[Collected data]
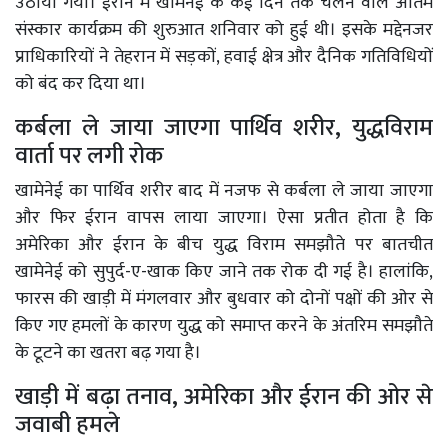
उठाया गया। ईरान में खामेनेई के कई दिन तक चलने वाले अंतिम
संस्कार कार्यक्रम की शुरुआत शनिवार को हुई थी। इसके मद्देनजर
प्राधिकारियों ने तेहरान में सड़कों, हवाई क्षेत्र और दैनिक गतिविधियों
को बंद कर दिया था।
कर्बला ले जाया जाएगा पार्थिव शरीर, युद्धविराम
वार्ता पर लगी रोक
खामेनेई का पार्थिव शरीर बाद में नजफ से कर्बला ले जाया जाएगा
और फिर ईरान वापस लाया जाएगा। ऐसा प्रतीत होता है कि
अमेरिका और ईरान के बीच युद्ध विराम समझौते पर बातचीत
खामेनेई को सुपुर्द-ए-खाक किए जाने तक रोक दी गई है। हालांकि,
फारस की खाड़ी में मंगलवार और बुधवार को दोनों पक्षों की ओर से
किए गए हमलों के कारण युद्ध को समाप्त करने के अंतरिम समझौते
के टूटने का खतरा बढ़ गया है।
खाड़ी में बढ़ा तनाव, अमेरिका और ईरान की ओर से
जवाबी हमले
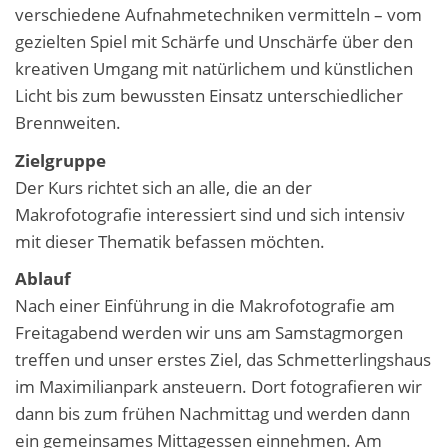
verschiedene Aufnahmetechniken vermitteln – vom
gezielten Spiel mit Schärfe und Unschärfe über den
kreativen Umgang mit natürlichem und künstlichen
Licht bis zum bewussten Einsatz unterschiedlicher
Brennweiten.
Zielgruppe
Der Kurs richtet sich an alle, die an der
Makrofotografie interessiert sind und sich intensiv
mit dieser Thematik befassen möchten.
Ablauf
Nach einer Einführung in die Makrofotografie am
Freitagabend werden wir uns am Samstagmorgen
treffen und unser erstes Ziel, das Schmetterlingshaus
im Maximilianpark ansteuern. Dort fotografieren wir
dann bis zum frühen Nachmittag und werden dann
ein gemeinsames Mittagessen einnehmen. Am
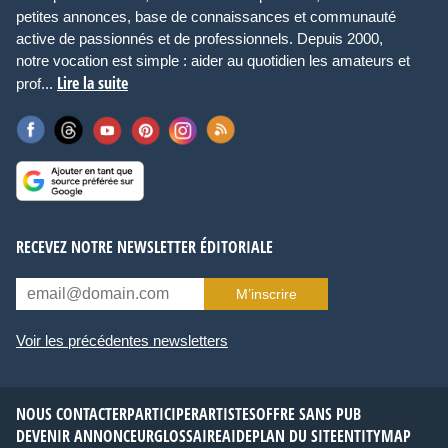
petites annonces, base de connaissances et communauté
active de passionnés et de professionnels. Depuis 2000,
notre vocation est simple : aider au quotidien les amateurs et
Lire la suite
prof...
RECEVEZ NOTRE NEWSLETTER ÉDITORIALE
M’inscrire
Voir les précédentes newsletters
NOUS CONTACTER
PARTICIPER
ARTISTES
OFFRE SANS PUB
DEVENIR ANNONCEUR
GLOSSAIRE
AIDE
PLAN DU SITE
ENTITYMAP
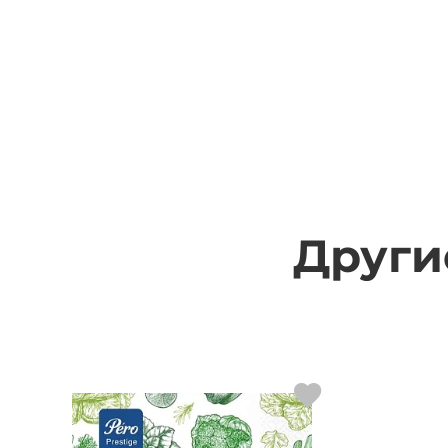
Други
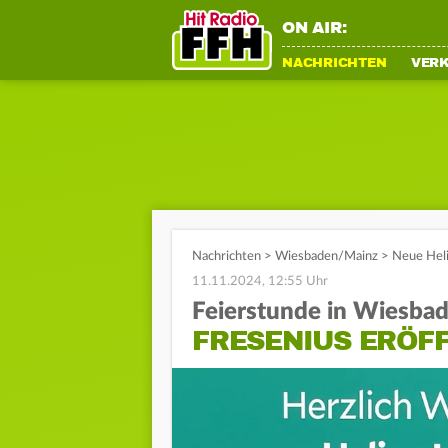
ON AIR:
NACHRICHTEN
VER
Nachrichten
>
Wiesbaden/Mainz
>
Neue Heli
11.11.2024, 12:55 Uhr
Feierstunde in Wiesba
FRESENIUS ERÖFF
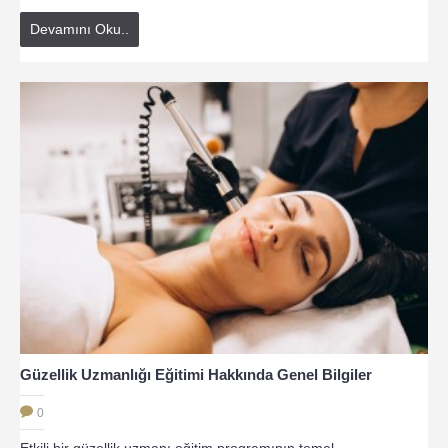
Devamını Oku..
Güzellik Uzmanlığı Eğitimi Hakkında Genel Bilgiler
0
Etkili bir güzellik uzmanı eğitim programının temel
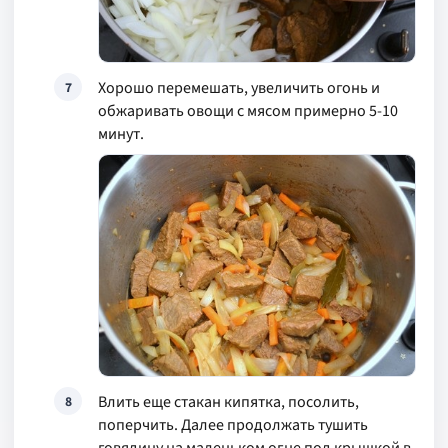
Хорошо перемешать, увеличить огонь и
7
обжаривать овощи с мясом примерно 5-10
минут.
Влить еще стакан кипятка, посолить,
8
поперчить. Далее продолжать тушить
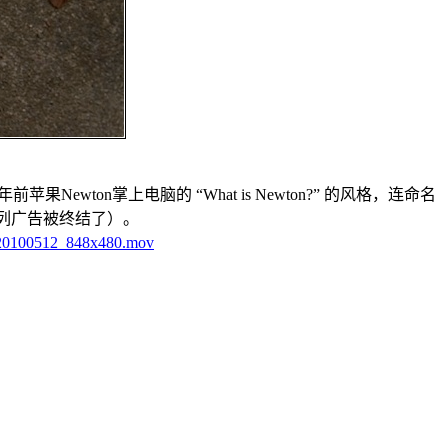
前苹果Newton掌上电脑的 “What is Newton?” 的风格，连命名
系列广告被终结了）。
us-20100512_848x480.mov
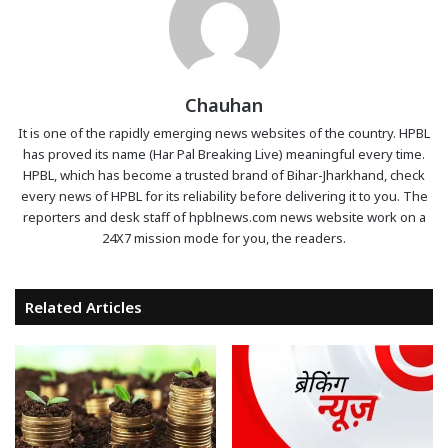
Chauhan
It is one of the rapidly emerging news websites of the country. HPBL
has proved its name (Har Pal Breaking Live) meaningful every time.
HPBL, which has become a trusted brand of Bihar-Jharkhand, check
every news of HPBL for its reliability before delivering it to you. The
reporters and desk staff of hpblnews.com news website work on a
24X7 mission mode for you, the readers.
Related Articles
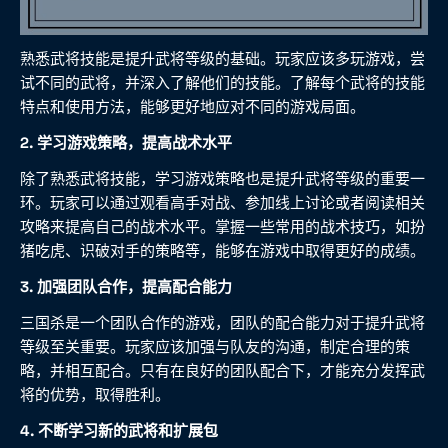
熟悉武将技能是提升武将等级的基础。玩家应该多玩游戏，尝
试不同的武将，并深入了解他们的技能。了解每个武将的技能
特点和使用方法，能够更好地应对不同的游戏局面。
2. 学习游戏策略，提高战术水平
除了熟悉武将技能，学习游戏策略也是提升武将等级的重要一
环。玩家可以通过观看高手对战、参加线上讨论或者阅读相关
攻略来提高自己的战术水平。掌握一些常用的战术技巧，如扮
猪吃虎、识破对手的策略等，能够在游戏中取得更好的成绩。
3. 加强团队合作，提高配合能力
三国杀是一个团队合作的游戏，团队的配合能力对于提升武将
等级至关重要。玩家应该加强与队友的沟通，制定合理的策
略，并相互配合。只有在良好的团队配合下，才能充分发挥武
将的优势，取得胜利。
4. 不断学习新的武将和扩展包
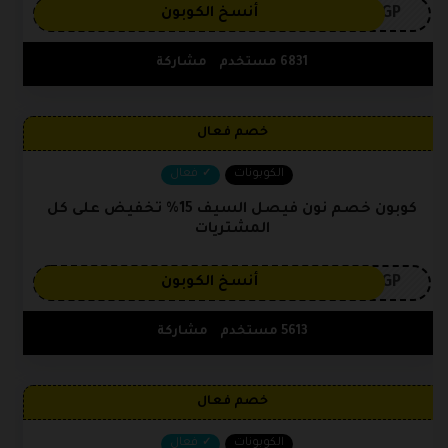
3GP
أنسخ الكوبون
6831 مستخدم
مشاركة
خصم فعال
الكوبونات
فعال
كوبون خصم نون فيصل السيف 15% تخفيض على كل
المشتريات
3GP
أنسخ الكوبون
5613 مستخدم
مشاركة
خصم فعال
الكوبونات
فعال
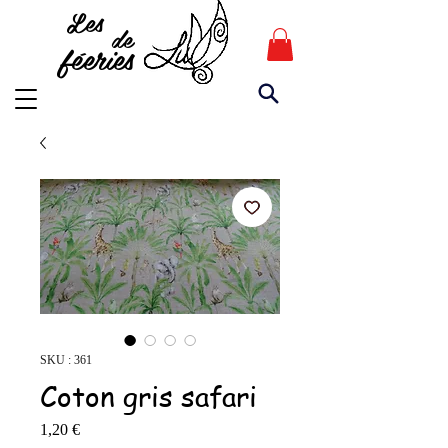
Les
de
féeries
SKU : 361
Coton gris safari
Prix
1,20 €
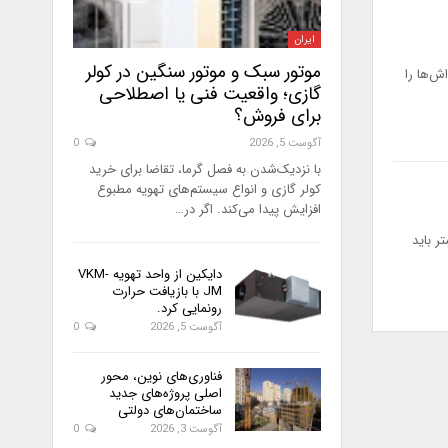
ایران
موتور سبک و موتور سنگین در کولر
آسمان‌خراش‌ها را
گازی؛ واقعیت فنی یا اصطلاحی
برای فروش؟
آگوست 5, 2026
0
با نزدیک‌شدن به فصل گرما، تقاضا برای خرید
کولر گازی و انواع سیستم‌های تهویه مطبوع
افزایش پیدا می‌کند. اگر در…
نیوز، ساختمان‌های بلند یعنی ساختمان‌هایی با ۷ طبقه یا بیشتر یا با ارتفاع دست‌کم ۲۳ متر باید
دایکین از واحد تهویه VKM-
JM با بازیافت حرارت
رونمایی کرد.
آگوست 5, 2026
0
فناوری‌های نوین، محور
اصلی پروژه‌های جدید
ساختمان‌های دولتی
آگوست 3, 2026
0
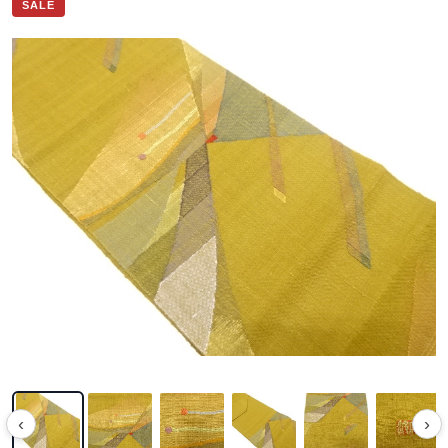
SALE
‹
›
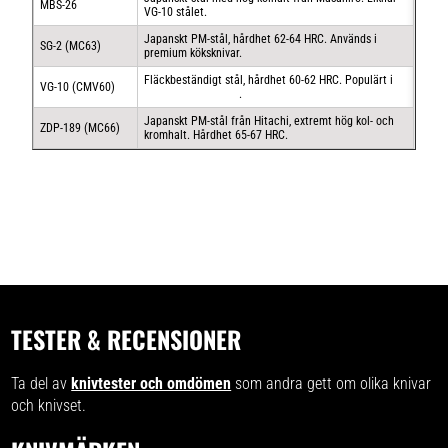
MBS-26
VG-10 stålet.
Japanskt PM-stål, hårdhet 62-64 HRC. Används i
SG-2 (MC63)
premium köksknivar.
Fläckbeständigt stål, hårdhet 60-62 HRC. Populärt i
VG-10 (CMV60)
japanska köksknivar
.
Japanskt PM-stål från Hitachi, extremt hög kol- och
ZDP-189 (MC66)
kromhalt. Hårdhet 65-67 HRC.
TESTER & RECENSIONER
Ta del av
knivtester och omdömen
som andra gett om olika knivar
och knivset.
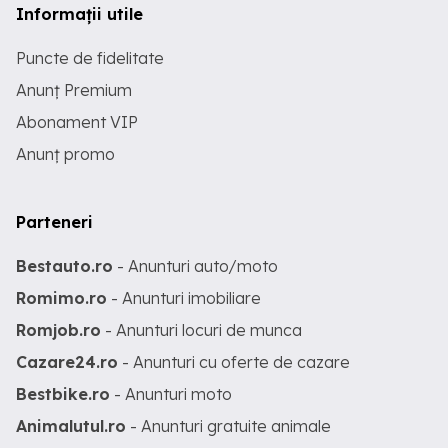
Informații utile
Puncte de fidelitate
Anunț Premium
Abonament VIP
Anunț promo
Parteneri
Bestauto.ro
- Anunturi auto/moto
Romimo.ro
- Anunturi imobiliare
Romjob.ro
- Anunturi locuri de munca
Cazare24.ro
- Anunturi cu oferte de cazare
Bestbike.ro
- Anunturi moto
Animalutul.ro
- Anunturi gratuite animale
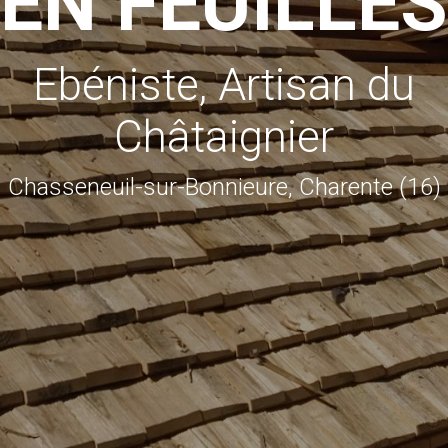
EN FEUILLES
Ebéniste, Artisan du
Châtaignier
Chasseneuil-sur-Bonnieure, Charente (16)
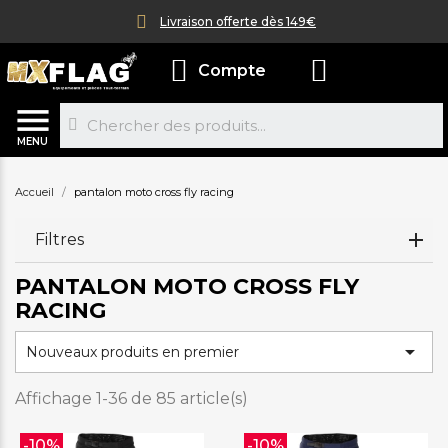
Livraison offerte dès 149€
Compte
MENU
Accueil
pantalon moto cross fly racing
Filtres
PANTALON MOTO CROSS FLY
RACING

Nouveaux produits en premier
Affichage 1-36 de 85 article(s)
-10%
-10%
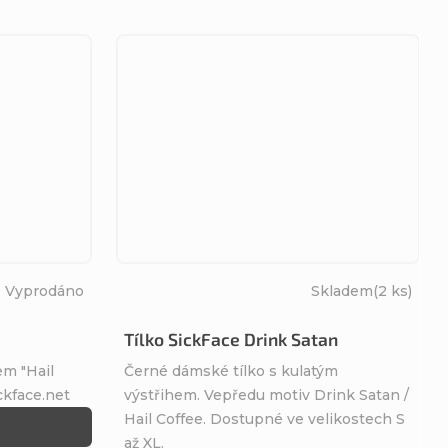
Vyprodáno
Skladem
(2 ks)
Tílko SickFace Drink Satan
m "Hail
Černé dámské tílko s kulatým
ckface.net
výstřihem. Vepředu motiv Drink Satan /
Hail Coffee. Dostupné ve velikostech S
až XL.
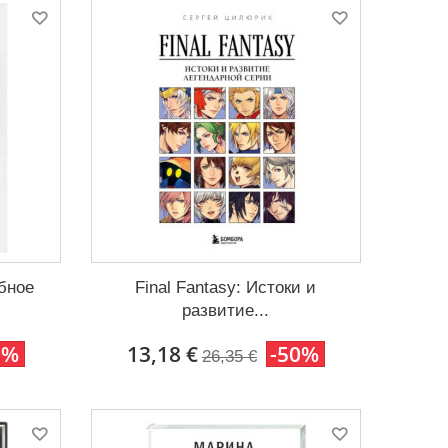
бное
Final Fantasy: Истоки и
развитие...
0%
13,18 €
-50%
26,35 €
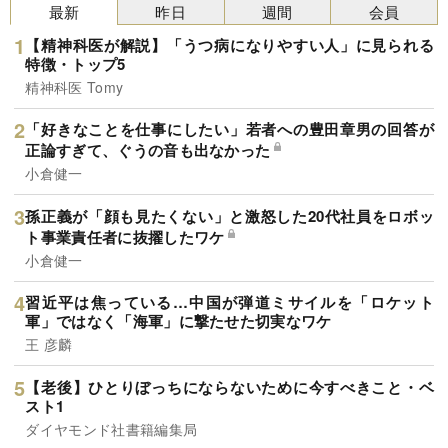
最新
昨日
週間
会員
【精神科医が解説】「うつ病になりやすい人」に見られる
特徴・トップ5
精神科医 Tomy
「好きなことを仕事にしたい」若者への豊田章男の回答が
正論すぎて、ぐうの音も出なかった
小倉健一
孫正義が「顔も見たくない」と激怒した20代社員をロボッ
ト事業責任者に抜擢したワケ
小倉健一
習近平は焦っている…中国が弾道ミサイルを「ロケット
軍」ではなく「海軍」に撃たせた切実なワケ
王 彦麟
【老後】ひとりぼっちにならないために今すべきこと・ベ
スト1
ダイヤモンド社書籍編集局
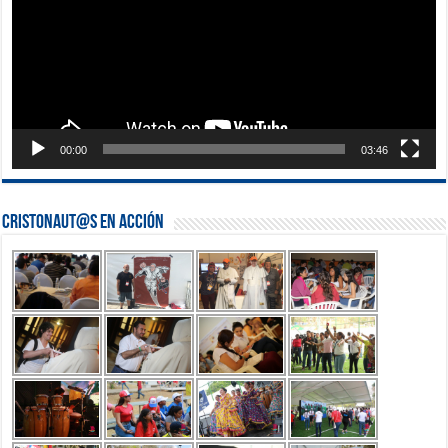
00:00
03:46
Cristonaut@s en Acción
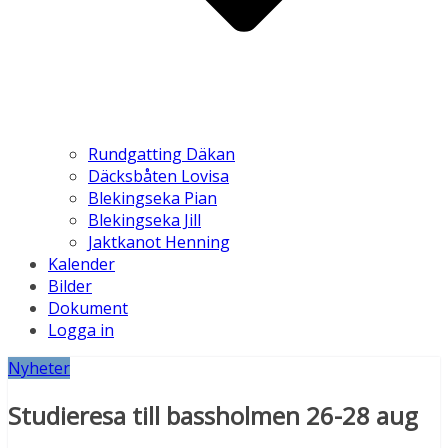
Rundgatting Däkan
Däcksbåten Lovisa
Blekingseka Pian
Blekingseka Jill
Jaktkanot Henning
Kalender
Bilder
Dokument
Logga in
Nyheter
Studieresa till bassholmen 26-28 aug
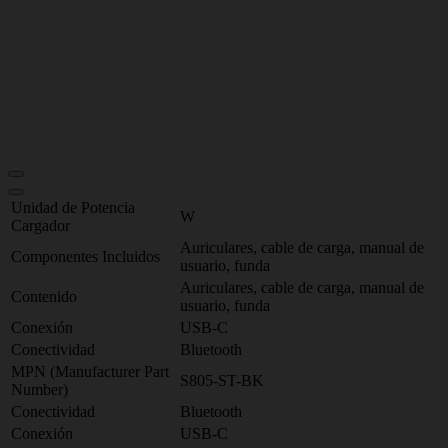
Unidad de Potencia
W
Cargador
Auriculares, cable de carga, manual de
Componentes Incluidos
usuario, funda
Auriculares, cable de carga, manual de
Contenido
usuario, funda
Conexión
USB-C
Conectividad
Bluetooth
MPN (Manufacturer Part
S805-ST-BK
Number)
Conectividad
Bluetooth
Conexión
USB-C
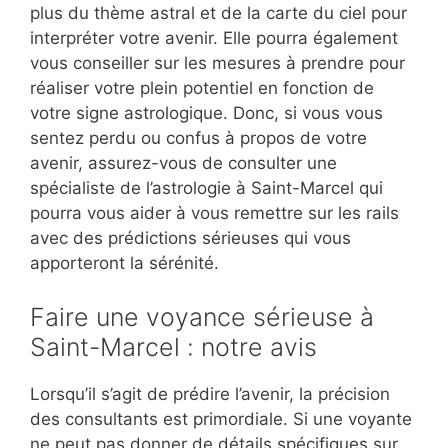
plus du thème astral et de la carte du ciel pour
interpréter votre avenir. Elle pourra également
vous conseiller sur les mesures à prendre pour
réaliser votre plein potentiel en fonction de
votre signe astrologique. Donc, si vous vous
sentez perdu ou confus à propos de votre
avenir, assurez-vous de consulter une
spécialiste de l’astrologie à Saint-Marcel qui
pourra vous aider à vous remettre sur les rails
avec des prédictions sérieuses qui vous
apporteront la sérénité.
Faire une voyance sérieuse à
Saint-Marcel : notre avis
Lorsqu’il s’agit de prédire l’avenir, la précision
des consultants est primordiale. Si une voyante
ne peut pas donner de détails spécifiques sur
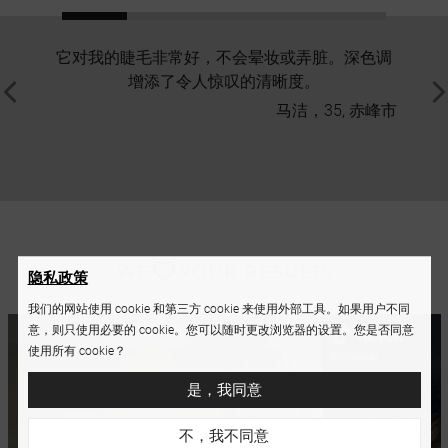
它对我的睫毛非常好，不会晕妆或弄脏。深色调
最棒
增添了令人惊叹的清晰度。
来，
马洁，35, 赤峰市
隐私政策
我们的网站使用 cookie 和第三方 cookie 来使用外部工具。如果用户不同
意，则只使用必要的 cookie。您可以随时更改浏览器的设置。您是否同意
使用所有 cookie？
是，我同意
不，我不同意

EXERCISE PROMPT »
Collect every line in the listing above that contains the word "votre" and copy each one in full.

EXERCISE ANSWER »
interpréter votre avenir. Elle pourra également
réaliser votre plein potentiel en fonction de
votre signe astrologique. Donc, si vous vous
sentez perdu ou confus à propos de votre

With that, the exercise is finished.